WHAT THE EXERCISE ASKS — Report each line of the entries below that has the word "proposer" in it.

[MATERIAL SUPPLIED Boundary: Start]

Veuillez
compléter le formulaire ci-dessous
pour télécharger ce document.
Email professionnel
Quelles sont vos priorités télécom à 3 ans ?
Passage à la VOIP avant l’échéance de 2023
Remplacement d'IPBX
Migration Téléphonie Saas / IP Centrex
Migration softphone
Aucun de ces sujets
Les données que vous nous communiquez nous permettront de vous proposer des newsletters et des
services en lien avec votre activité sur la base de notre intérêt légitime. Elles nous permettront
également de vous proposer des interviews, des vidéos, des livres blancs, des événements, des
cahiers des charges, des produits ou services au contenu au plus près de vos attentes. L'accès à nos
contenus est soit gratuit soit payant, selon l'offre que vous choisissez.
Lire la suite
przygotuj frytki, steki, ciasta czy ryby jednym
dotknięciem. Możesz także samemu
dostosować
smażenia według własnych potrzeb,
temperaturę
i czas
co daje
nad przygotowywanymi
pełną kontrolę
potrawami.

[MATERIAL SUPPLIED Boundary: End]

EXERCISE ANSWER —
Les données que vous nous communiquez nous permettront de vous proposer des newsletters et des
également de vous proposer des interviews, des vidéos, des livres blancs, des événements, des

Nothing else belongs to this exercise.